北海道の日高地方には、日本百名山の一つ「幌尻岳」があります。その幌尻岳から流れ出る額平川(ぬかびらがわ)の支流には、国内でも希少な岩石であろう“アオトラ石”の露頭が見られます。“アオトラ石”とは緑色岩の一種ですが、「青みがかった縞状の模様」を持つことから、地元では古くから俗称で呼ばれています。
その露頭を観察すると、枕状溶岩・塊状溶岩(写真1)や層状火砕岩(写真2)、ピクライト(マントルの組成に近い、特異な溶岩)など、海底火山の岩種で構成されていることがわかります。つまり、まだ北海道や日高山脈が形成される以前に、海底火山噴出物で構成されたものが標高350~400mの露頭で見られるというわけです。
その露頭から転石となって沢に流れ出たアオトラ石は、露頭に近いほど大きな縞模様の庭石として利用されたり、沙流川本流に合流するまでの間に小さな転石となったものは、次第に硬い淡緑色層と柔らかい濃緑色層の凹凸が顕著なものとなって観賞石として重用されています(写真3)。
こうした庭石や観賞石は、平取町一帯では昭和30年代末頃から親しまれ、昭和40年(1965)1月には『二風谷銘石保存会』が誕生します。そして、次第に沙流川観賞石として本州方面まで販路を広め、昭和47年(1972)には8割ほどが津軽海峡を越えるまでになり、現在でもこの庭石・観賞石を生業とした人々が販路拡大に努め、「沙流川銘石」を守っています。

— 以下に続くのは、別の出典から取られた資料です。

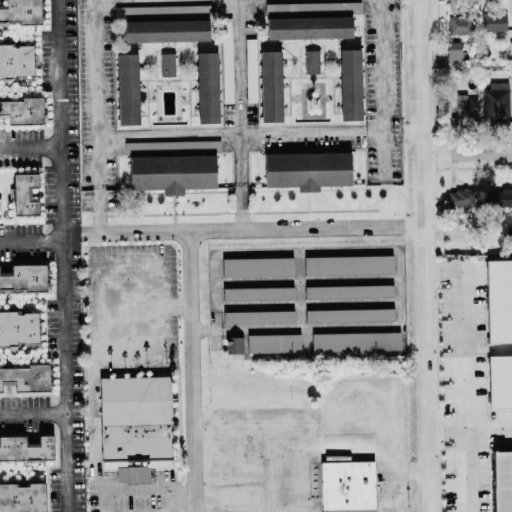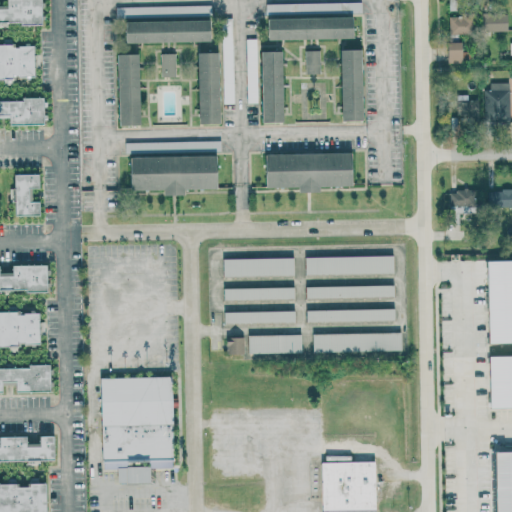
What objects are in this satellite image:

ところが、近年、考古学の世界では、このアオトラ石が縄文時代から石斧の素材として使用されていることがわかってきました。とりわけアオトラ石の淡緑色層部分が、磨製石斧と同じ構成鉱物種と特有の組織をもつようです。
石斧に使用される石材は、これまで神居古潭峡谷から産出する青色片岩や蛇紋岩、角閃岩、あるいは緑色片岩や在地の緑色泥岩など、比較的身近な場所から得られる石を材料としていたと考えられていました。しかし、こうしたもののなかに相当数のアオトラ石が含まれていたのです。

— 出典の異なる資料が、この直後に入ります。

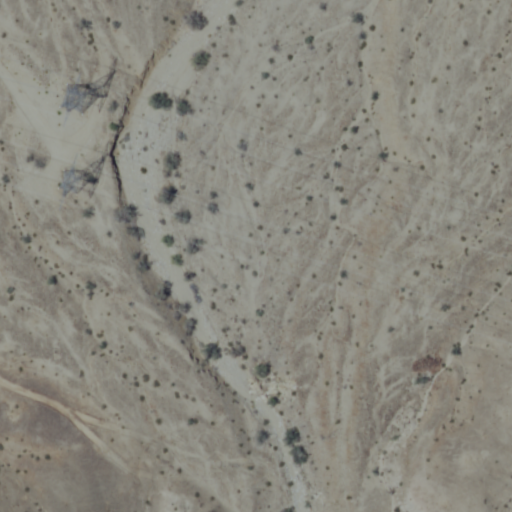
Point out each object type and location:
power tower: (73, 96)
power tower: (71, 177)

「アオトラ石」は見た目の美しさのほか、適度な粘りと研磨のしやすさに特徴があります。そのため、擦切り石斧や磨製石斧の製作に適しており、折れにくさもあります。
アオトラ石は日高山脈の造山運動が生んだ変成岩の一種といえますが、旭川の神居古潭峡谷からえりも町の襟裳岬にかけて圧力と温度の違いによって異なる岩石ができたため、そのなかでアオトラ石は適度な硬さと粘りがあり、加工しやすく丈夫だったといえます。そのため、縄文時代に重要な生活用具である石斧となって、木の伐採や土を掘る道具として使われるようになったのでしょう。

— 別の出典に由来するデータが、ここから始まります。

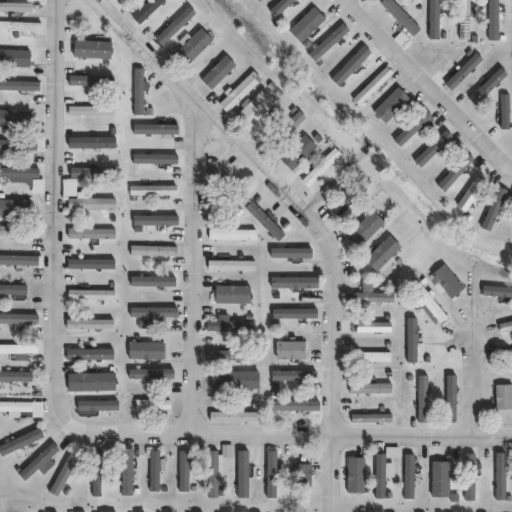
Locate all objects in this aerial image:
building: (21, 3)
building: (15, 6)
building: (278, 7)
building: (154, 9)
building: (145, 10)
building: (399, 16)
building: (401, 17)
building: (469, 17)
building: (433, 19)
building: (463, 19)
building: (314, 20)
building: (28, 21)
building: (306, 24)
building: (174, 25)
building: (20, 26)
building: (176, 27)
building: (109, 43)
building: (192, 46)
building: (194, 47)
building: (91, 49)
building: (21, 53)
building: (14, 59)
building: (217, 72)
building: (218, 73)
building: (90, 80)
building: (379, 82)
road: (431, 84)
building: (17, 85)
building: (486, 85)
building: (250, 86)
building: (371, 86)
building: (20, 87)
building: (137, 91)
building: (238, 91)
building: (139, 93)
building: (103, 105)
building: (265, 105)
building: (390, 105)
building: (392, 106)
building: (254, 108)
building: (90, 110)
building: (14, 118)
building: (15, 120)
building: (294, 125)
building: (411, 127)
building: (287, 128)
building: (90, 140)
building: (92, 143)
building: (18, 144)
building: (308, 147)
building: (431, 148)
building: (296, 152)
building: (432, 153)
building: (154, 158)
building: (331, 163)
building: (320, 167)
building: (454, 171)
building: (91, 172)
building: (19, 174)
building: (23, 177)
building: (212, 181)
building: (216, 181)
building: (64, 188)
building: (149, 189)
building: (152, 189)
building: (362, 192)
building: (470, 192)
building: (472, 194)
building: (350, 196)
building: (85, 201)
building: (90, 205)
building: (14, 207)
building: (14, 208)
building: (492, 209)
road: (57, 210)
road: (310, 217)
building: (154, 219)
building: (263, 220)
building: (367, 226)
building: (19, 227)
building: (14, 230)
building: (90, 233)
building: (231, 233)
building: (365, 233)
building: (92, 234)
building: (152, 250)
building: (153, 250)
building: (381, 253)
building: (383, 255)
building: (240, 257)
building: (18, 259)
building: (17, 261)
building: (89, 263)
building: (91, 264)
building: (230, 265)
road: (193, 266)
building: (456, 274)
building: (152, 281)
building: (445, 281)
building: (379, 288)
building: (12, 289)
building: (12, 290)
building: (496, 291)
building: (499, 291)
building: (90, 294)
building: (93, 294)
building: (231, 294)
building: (233, 294)
building: (369, 295)
building: (434, 297)
building: (427, 302)
building: (153, 311)
building: (154, 312)
building: (293, 313)
building: (19, 316)
building: (18, 318)
building: (239, 320)
building: (380, 322)
building: (506, 322)
building: (91, 323)
building: (88, 324)
building: (228, 326)
building: (368, 326)
building: (410, 340)
building: (298, 345)
building: (18, 347)
building: (18, 348)
building: (289, 349)
building: (146, 350)
building: (147, 351)
building: (228, 355)
building: (230, 355)
building: (369, 356)
building: (371, 357)
building: (150, 373)
building: (15, 375)
building: (290, 375)
building: (292, 376)
building: (16, 377)
building: (233, 380)
building: (90, 381)
building: (236, 381)
road: (473, 381)
building: (92, 382)
building: (380, 383)
building: (368, 388)
building: (432, 394)
building: (450, 396)
building: (499, 396)
building: (503, 396)
building: (422, 397)
building: (163, 399)
building: (306, 399)
building: (452, 399)
building: (25, 402)
building: (294, 405)
building: (151, 406)
building: (23, 407)
building: (244, 411)
building: (382, 412)
building: (231, 416)
building: (370, 418)
road: (283, 430)
building: (20, 441)
building: (21, 442)
building: (39, 459)
building: (37, 461)
building: (96, 470)
building: (152, 470)
building: (154, 470)
building: (124, 471)
building: (182, 471)
building: (182, 471)
building: (127, 472)
building: (270, 473)
building: (62, 474)
building: (213, 474)
building: (273, 474)
building: (301, 474)
building: (212, 475)
building: (354, 475)
building: (379, 475)
building: (471, 475)
building: (499, 475)
building: (66, 476)
building: (357, 476)
building: (469, 476)
building: (300, 477)
building: (408, 477)
building: (501, 477)
building: (384, 479)
building: (439, 479)
building: (409, 480)
building: (440, 480)
building: (96, 482)
building: (2, 507)
building: (62, 509)
building: (119, 509)
building: (90, 510)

石材の断面を比較すると、神居古潭峡谷から産出され青色片岩やその周辺域から産出される緑色片岩、そしてアオトラ石では明らかに高圧の変成圧力の違いが見て取れます(写真4)。
アオトラ石の産出地である平取町は、町内のどこの遺跡を発掘してもアオトラ石が出土します。その中でも比較的転石の採取地点に近いと思われる「町有牧野第11牧区遺跡」では、アオトラ石の素材や製作途中の半完成品が多数出土しました(写真5)。
ここの遺跡は、完成品よりも完成直前の半完成品を作り出す工場の役割があったのかもしれません。こうした半完成品が、次第に北海道内各地や東北地方にまで持ち出され、刃部を作出して使用されているようですが、遠くに行けばいくほど貴重品として扱われたのでしょう。
現在、このアオトラ石で作られた石斧は、北海道内ばかりか、青森県の三内丸山遺跡のほか、秋田県、山形県など東北地方北部からさらに広がりを見せています。最近では新潟県の新発田市、村上市、新潟市、三条市などでも確認されています。